Stored data:
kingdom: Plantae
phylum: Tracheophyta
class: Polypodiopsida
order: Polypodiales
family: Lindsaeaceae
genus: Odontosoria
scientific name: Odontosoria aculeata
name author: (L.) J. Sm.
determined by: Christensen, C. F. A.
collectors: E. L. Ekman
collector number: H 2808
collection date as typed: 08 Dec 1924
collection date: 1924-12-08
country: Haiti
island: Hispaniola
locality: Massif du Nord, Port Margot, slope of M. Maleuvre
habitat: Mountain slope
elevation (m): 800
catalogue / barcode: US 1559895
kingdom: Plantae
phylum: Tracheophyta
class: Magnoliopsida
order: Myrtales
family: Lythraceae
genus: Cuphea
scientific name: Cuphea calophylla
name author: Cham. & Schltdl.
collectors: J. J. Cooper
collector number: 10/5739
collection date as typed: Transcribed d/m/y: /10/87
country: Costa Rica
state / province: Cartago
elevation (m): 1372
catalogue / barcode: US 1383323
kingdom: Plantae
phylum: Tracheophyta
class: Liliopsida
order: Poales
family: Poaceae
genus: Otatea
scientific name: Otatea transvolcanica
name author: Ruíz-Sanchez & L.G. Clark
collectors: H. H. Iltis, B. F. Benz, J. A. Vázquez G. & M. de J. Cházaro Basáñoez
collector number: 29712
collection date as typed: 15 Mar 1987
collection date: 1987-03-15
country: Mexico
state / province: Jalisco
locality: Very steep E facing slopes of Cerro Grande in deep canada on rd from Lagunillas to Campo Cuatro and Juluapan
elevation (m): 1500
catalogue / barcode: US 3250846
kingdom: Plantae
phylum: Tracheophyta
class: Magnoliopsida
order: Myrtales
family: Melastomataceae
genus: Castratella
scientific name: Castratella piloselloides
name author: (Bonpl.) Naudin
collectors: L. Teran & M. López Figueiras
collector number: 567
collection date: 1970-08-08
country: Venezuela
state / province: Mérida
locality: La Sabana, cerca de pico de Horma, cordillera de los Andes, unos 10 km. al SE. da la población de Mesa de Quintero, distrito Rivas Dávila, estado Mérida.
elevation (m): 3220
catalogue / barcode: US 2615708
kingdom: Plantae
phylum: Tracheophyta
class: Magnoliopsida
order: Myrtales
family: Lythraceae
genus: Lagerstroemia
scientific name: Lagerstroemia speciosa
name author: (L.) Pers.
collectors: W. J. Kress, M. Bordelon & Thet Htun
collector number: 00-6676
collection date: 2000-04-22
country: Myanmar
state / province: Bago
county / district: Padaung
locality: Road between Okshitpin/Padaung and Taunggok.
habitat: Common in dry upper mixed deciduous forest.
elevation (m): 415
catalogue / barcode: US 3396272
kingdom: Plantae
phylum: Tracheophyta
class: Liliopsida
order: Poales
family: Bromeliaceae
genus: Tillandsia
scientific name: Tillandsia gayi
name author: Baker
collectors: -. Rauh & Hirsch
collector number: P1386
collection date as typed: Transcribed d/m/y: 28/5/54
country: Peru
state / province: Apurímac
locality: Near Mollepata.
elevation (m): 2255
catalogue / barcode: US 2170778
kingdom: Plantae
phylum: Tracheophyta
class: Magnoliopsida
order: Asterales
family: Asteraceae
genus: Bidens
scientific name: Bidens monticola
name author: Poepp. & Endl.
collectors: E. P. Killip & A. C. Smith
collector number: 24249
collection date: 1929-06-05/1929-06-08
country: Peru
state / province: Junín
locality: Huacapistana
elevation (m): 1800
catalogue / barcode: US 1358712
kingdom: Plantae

WHAT TO DO: Can you update the records above so that every "locality" becomes "site" and nothing else changes?

OUTPUT OF THE EXERCISE:
kingdom: Plantae
phylum: Tracheophyta
class: Polypodiopsida
order: Polypodiales
family: Lindsaeaceae
genus: Odontosoria
scientific name: Odontosoria aculeata
name author: (L.) J. Sm.
determined by: Christensen, C. F. A.
collectors: E. L. Ekman
collector number: H 2808
collection date as typed: 08 Dec 1924
collection date: 1924-12-08
country: Haiti
island: Hispaniola
site: Massif du Nord, Port Margot, slope of M. Maleuvre
habitat: Mountain slope
elevation (m): 800
catalogue / barcode: US 1559895
kingdom: Plantae
phylum: Tracheophyta
class: Magnoliopsida
order: Myrtales
family: Lythraceae
genus: Cuphea
scientific name: Cuphea calophylla
name author: Cham. & Schltdl.
collectors: J. J. Cooper
collector number: 10/5739
collection date as typed: Transcribed d/m/y: /10/87
country: Costa Rica
state / province: Cartago
elevation (m): 1372
catalogue / barcode: US 1383323
kingdom: Plantae
phylum: Tracheophyta
class: Liliopsida
order: Poales
family: Poaceae
genus: Otatea
scientific name: Otatea transvolcanica
name author: Ruíz-Sanchez & L.G. Clark
collectors: H. H. Iltis, B. F. Benz, J. A. Vázquez G. & M. de J. Cházaro Basáñoez
collector number: 29712
collection date as typed: 15 Mar 1987
collection date: 1987-03-15
country: Mexico
state / province: Jalisco
site: Very steep E facing slopes of Cerro Grande in deep canada on rd from Lagunillas to Campo Cuatro and Juluapan
elevation (m): 1500
catalogue / barcode: US 3250846
kingdom: Plantae
phylum: Tracheophyta
class: Magnoliopsida
order: Myrtales
family: Melastomataceae
genus: Castratella
scientific name: Castratella piloselloides
name author: (Bonpl.) Naudin
collectors: L. Teran & M. López Figueiras
collector number: 567
collection date: 1970-08-08
country: Venezuela
state / province: Mérida
site: La Sabana, cerca de pico de Horma, cordillera de los Andes, unos 10 km. al SE. da la población de Mesa de Quintero, distrito Rivas Dávila, estado Mérida.
elevation (m): 3220
catalogue / barcode: US 2615708
kingdom: Plantae
phylum: Tracheophyta
class: Magnoliopsida
order: Myrtales
family: Lythraceae
genus: Lagerstroemia
scientific name: Lagerstroemia speciosa
name author: (L.) Pers.
collectors: W. J. Kress, M. Bordelon & Thet Htun
collector number: 00-6676
collection date: 2000-04-22
country: Myanmar
state / province: Bago
county / district: Padaung
site: Road between Okshitpin/Padaung and Taunggok.
habitat: Common in dry upper mixed deciduous forest.
elevation (m): 415
catalogue / barcode: US 3396272
kingdom: Plantae
phylum: Tracheophyta
class: Liliopsida
order: Poales
family: Bromeliaceae
genus: Tillandsia
scientific name: Tillandsia gayi
name author: Baker
collectors: -. Rauh & Hirsch
collector number: P1386
collection date as typed: Transcribed d/m/y: 28/5/54
country: Peru
state / province: Apurímac
site: Near Mollepata.
elevation (m): 2255
catalogue / barcode: US 2170778
kingdom: Plantae
phylum: Tracheophyta
class: Magnoliopsida
order: Asterales
family: Asteraceae
genus: Bidens
scientific name: Bidens monticola
name author: Poepp. & Endl.
collectors: E. P. Killip & A. C. Smith
collector number: 24249
collection date: 1929-06-05/1929-06-08
country: Peru
state / province: Junín
site: Huacapistana
elevation (m): 1800
catalogue / barcode: US 1358712
kingdom: Plantae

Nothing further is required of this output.